- _Il tuo compito_: Trascrivi integralmente il brano qui sotto sul funerale di Enrico Berlinguer, senza cambiare nulla.

- _Estratto del testo_:
============================================================

Una sensazione che il popolo della sinistra riprova, fortemente, nel giugno 1984, esattamente venti anni più tardi, al funerale di Enrico Berlinguer. “Quella notte Roma sembrava una città sospesa - scrive oggi Pietro Spataro su Strisciarossa - e l’autostrada un filo nero lanciato verso il mare. Al volante di una Centoventisette bianca inseguivo l’alba di un giorno che sarebbe rimasto per sempre nella memoria. Come il ghiaccio nei ricordi di Aureliano Buendia in Cent’anni di solitudine di Marquez. Era il 13 giugno del 1984”. Da Gorbaciov, Zhao Ziyang, Marchais, Carrillo, Arafat, dai comunisti delle Filippine e di Israele, della Jugoslavia e della Corea, Berlinguer riceve l’attestato di leader internazionale. Pertini è seduto tra gli uomini al sole. Dopo l’ultimo discorso, scende, va verso la bara, la tocca con le mani, l’accarezza.

============================================================

- _Materiale_:
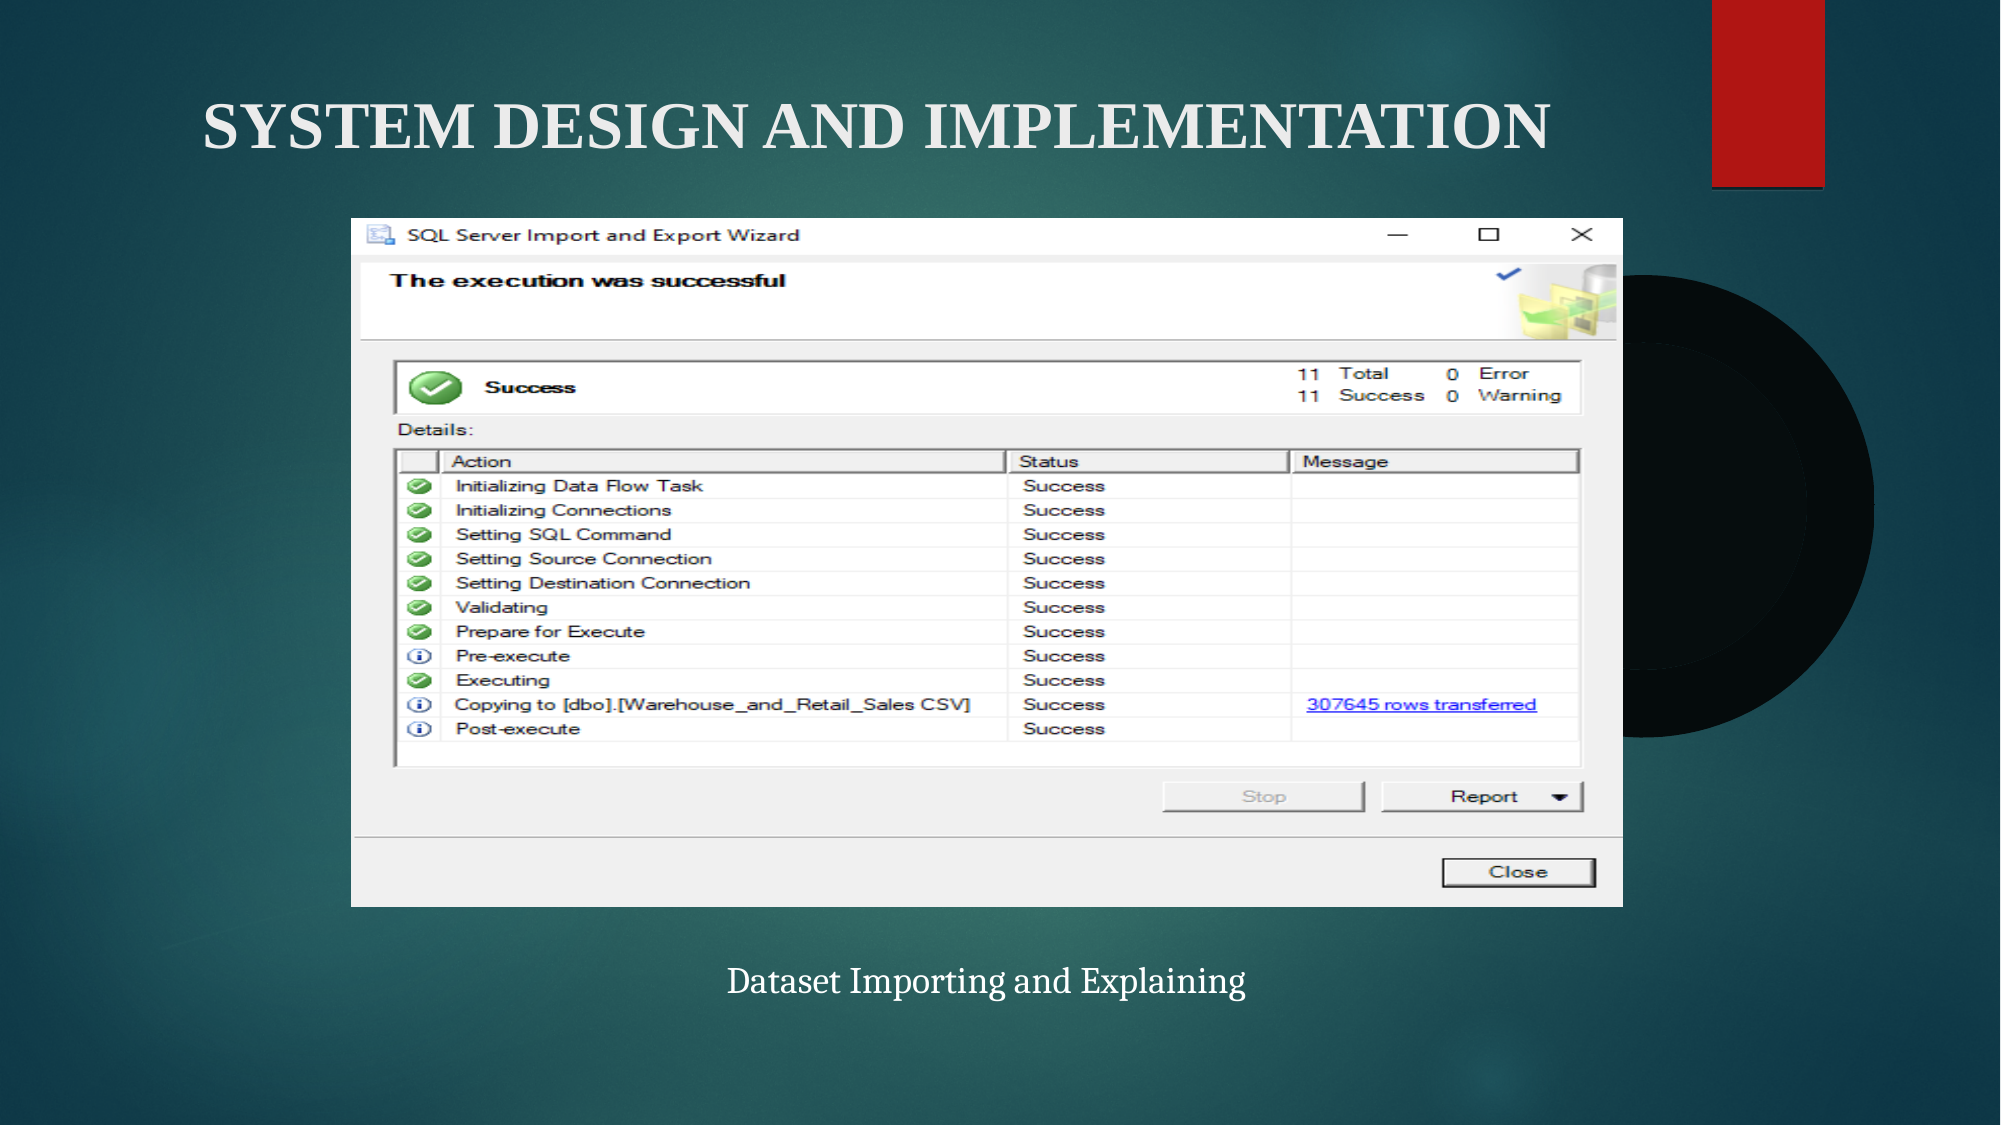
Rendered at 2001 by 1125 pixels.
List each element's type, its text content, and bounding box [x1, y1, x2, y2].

============================================================

- _Risultato_:
Una sensazione che il popolo della sinistra riprova, fortemente, nel giugno 1984, esattamente venti anni più tardi, al funerale di Enrico Berlinguer. “Quella notte Roma sembrava una città sospesa - scrive oggi Pietro Spataro su Strisciarossa - e l’autostrada un filo nero lanciato verso il mare. Al volante di una Centoventisette bianca inseguivo l’alba di un giorno che sarebbe rimasto per sempre nella memoria. Come il ghiaccio nei ricordi di Aureliano Buendia in Cent’anni di solitudine di Marquez. Era il 13 giugno del 1984”. Da Gorbaciov, Zhao Ziyang, Marchais, Carrillo, Arafat, dai comunisti delle Filippine e di Israele, della Jugoslavia e della Corea, Berlinguer riceve l’attestato di leader internazionale. Pertini è seduto tra gli uomini al sole. Dopo l’ultimo discorso, scende, va verso la bara, la tocca con le mani, l’accarezza.